Records from a data source
Start of Block

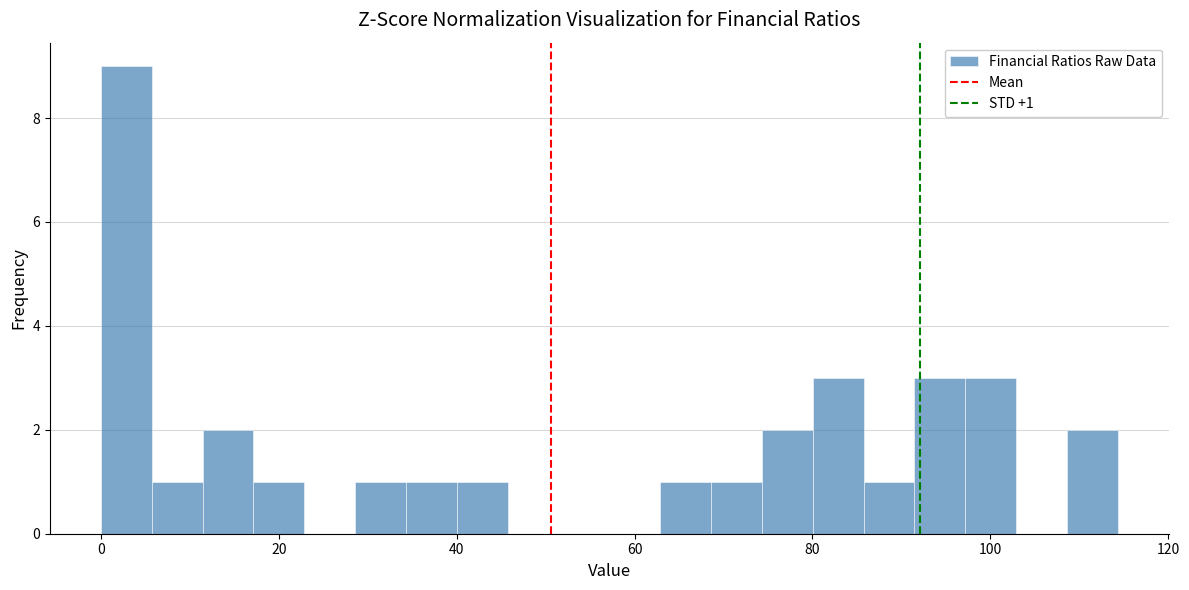

Around what value on the x-axis is the tallest bar? Give the approximate position of its centre, as read against the axis.

2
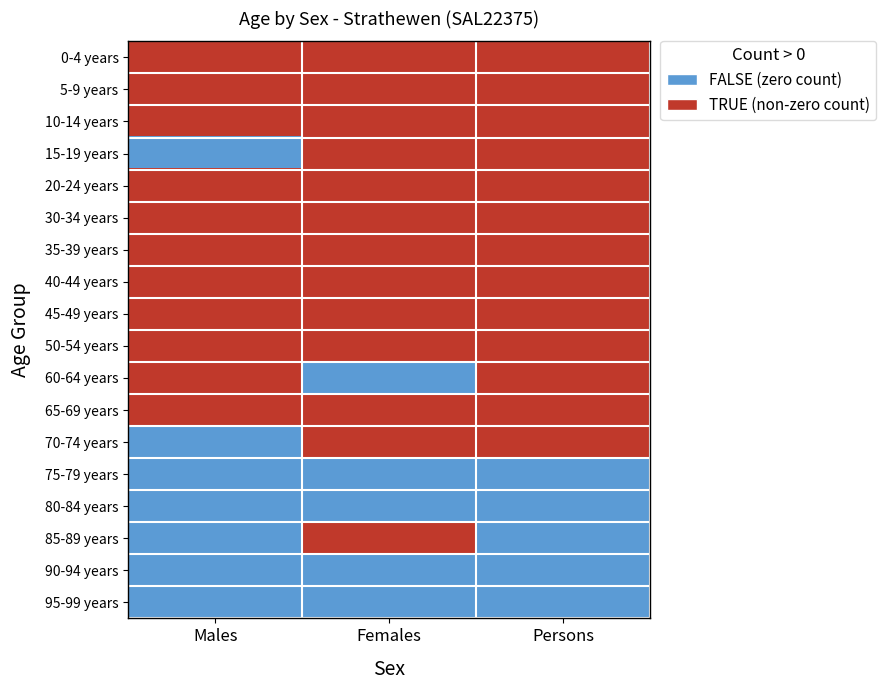

Rank the series at Males from highest to lowest value.

0-4 years, 5-9 years, 10-14 years, 20-24 years, 30-34 years, 35-39 years, 40-44 years, 45-49 years, 50-54 years, 60-64 years, 65-69 years, 15-19 years, 70-74 years, 75-79 years, 80-84 years, 85-89 years, 90-94 years, 95-99 years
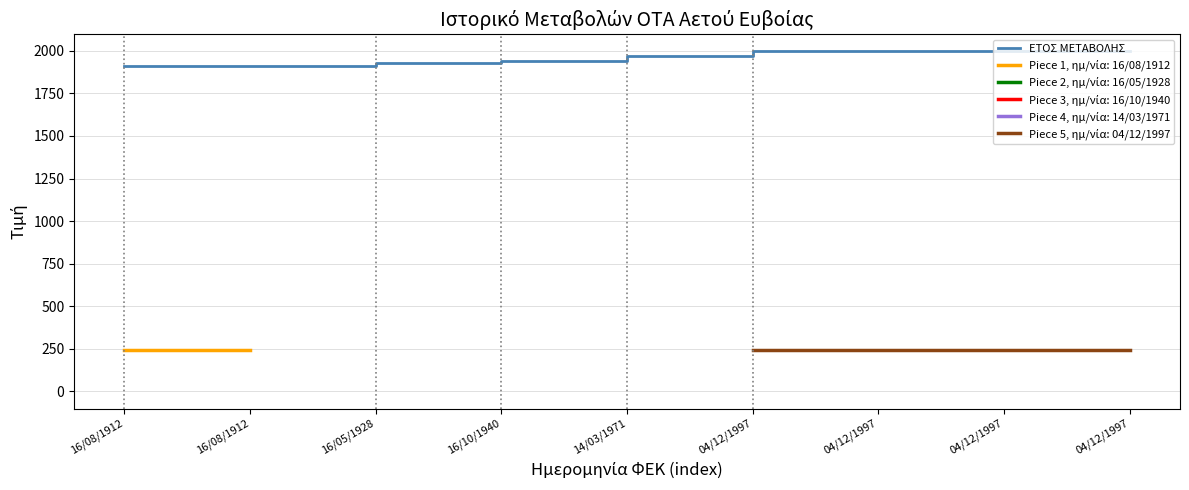

The value at 16/10/1940 is 2883. True or false?

False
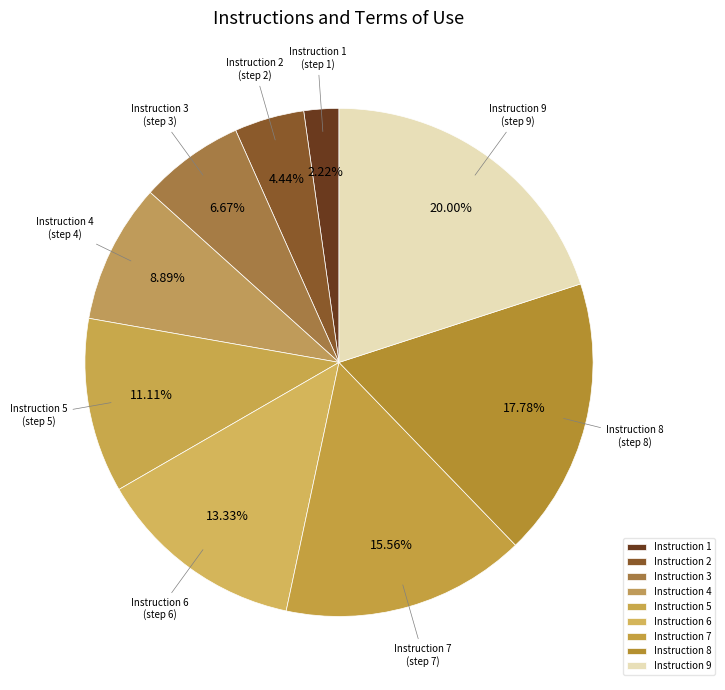

Do Instruction 1 and Instruction 3 together represent more than half of the pie?

No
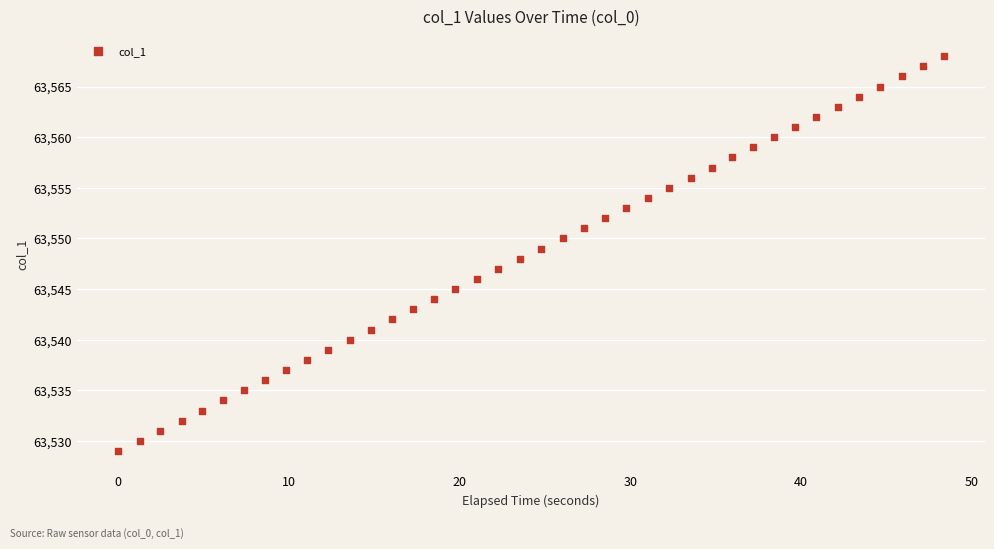

What is the range of Y values (max minus min)?

39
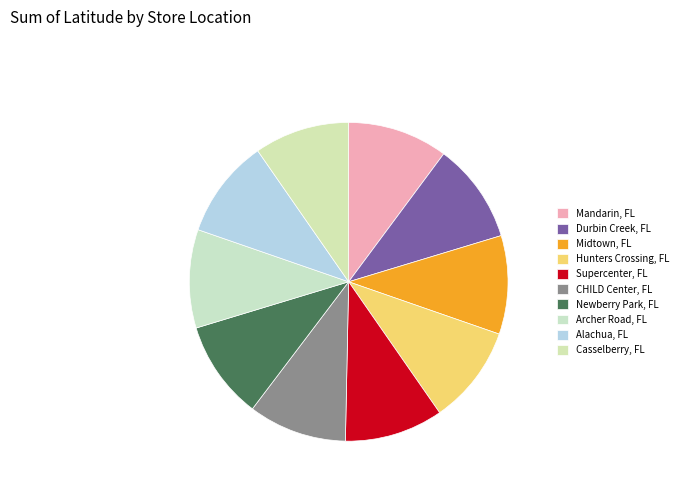

Is it true that Hunters Crossing, FL is 10% of the pie?

True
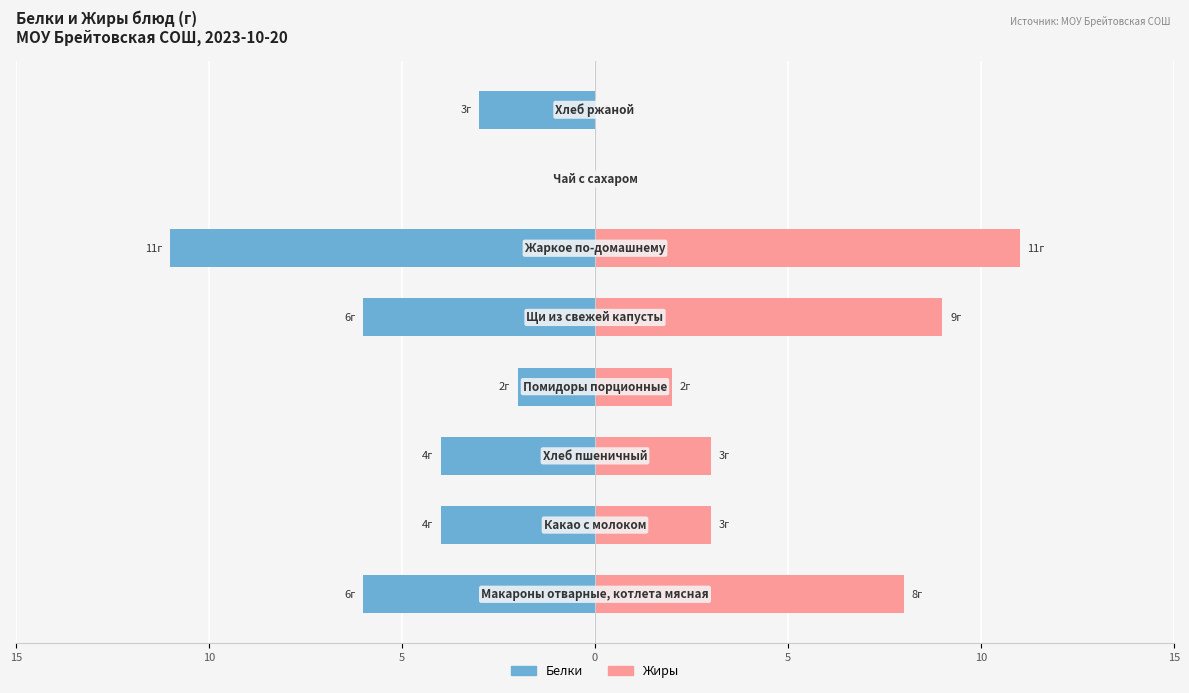

At 5, list the series in order from smallest to largest.

Белки, Жиры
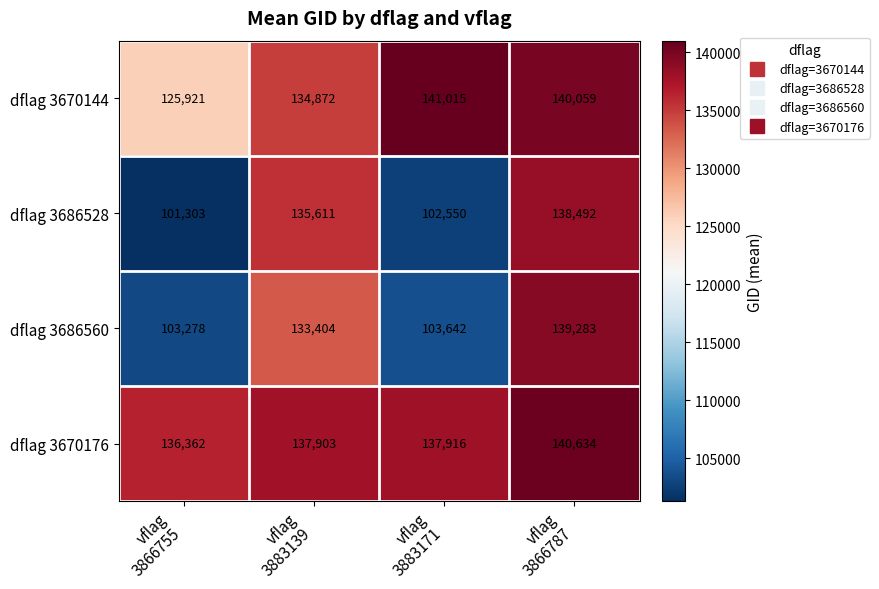

What is the sum of all dflag 3686528 values?

477956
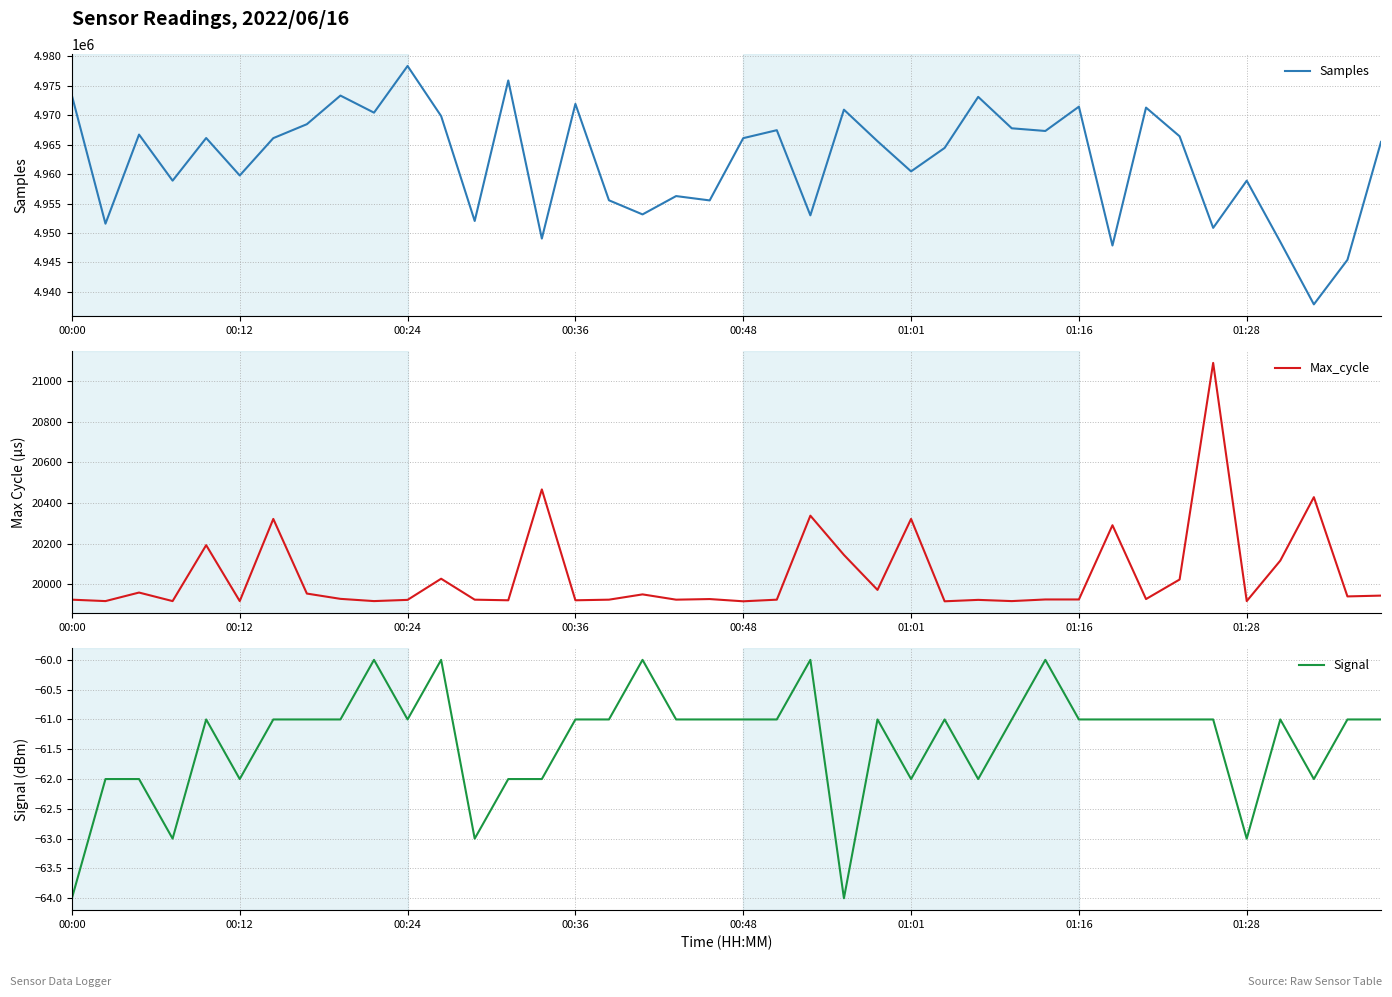

The Max_cycle series shows 19922 at 00:36. True or false?

True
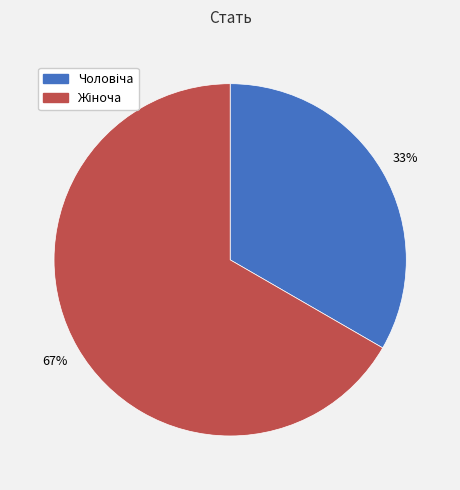

Count the number of slices in the pie.

2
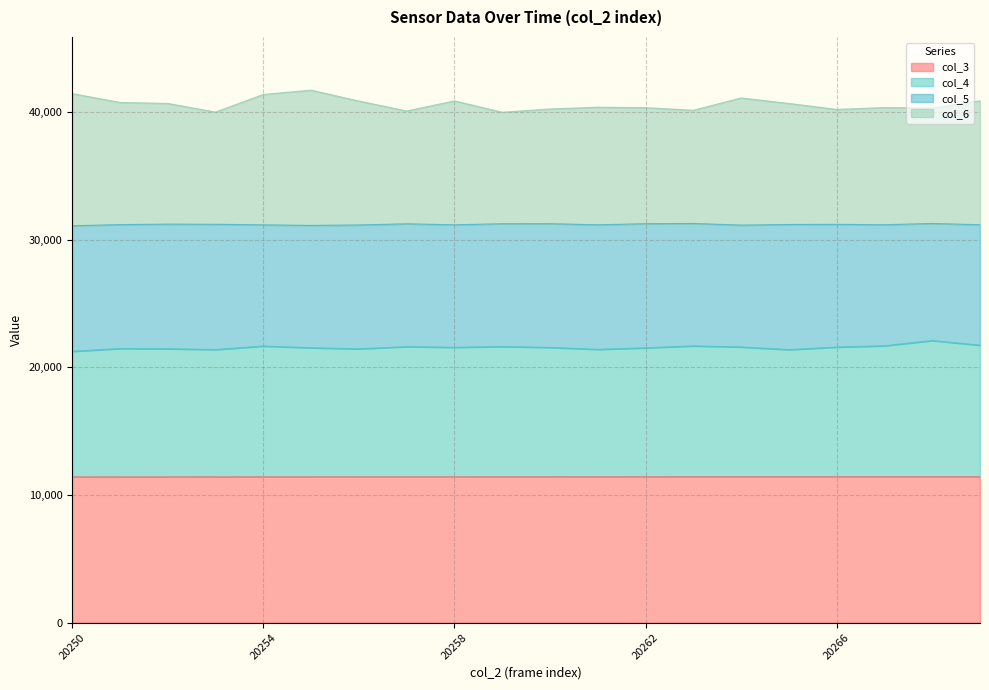

How many lines are shown in the chart?

4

End of Block

Rewrite the records from the line containing "The value at" through the end of the records, replacing "pie" with "pie chart" and leaving everything else as it stands. Leave the pictures out of your answer.

WRITTEN RESPONSE
The value at 16/10/1940 is 2883. True or false?

False

Do Instruction 1 and Instruction 3 together represent more than half of the pie chart?

No

What is the range of Y values (max minus min)?

39

Is it true that Hunters Crossing, FL is 10% of the pie chart?

True

At 5, list the series in order from smallest to largest.

Белки, Жиры

What is the sum of all dflag 3686528 values?

477956

The Max_cycle series shows 19922 at 00:36. True or false?

True

Count the number of slices in the pie chart.

2

How many lines are shown in the chart?

4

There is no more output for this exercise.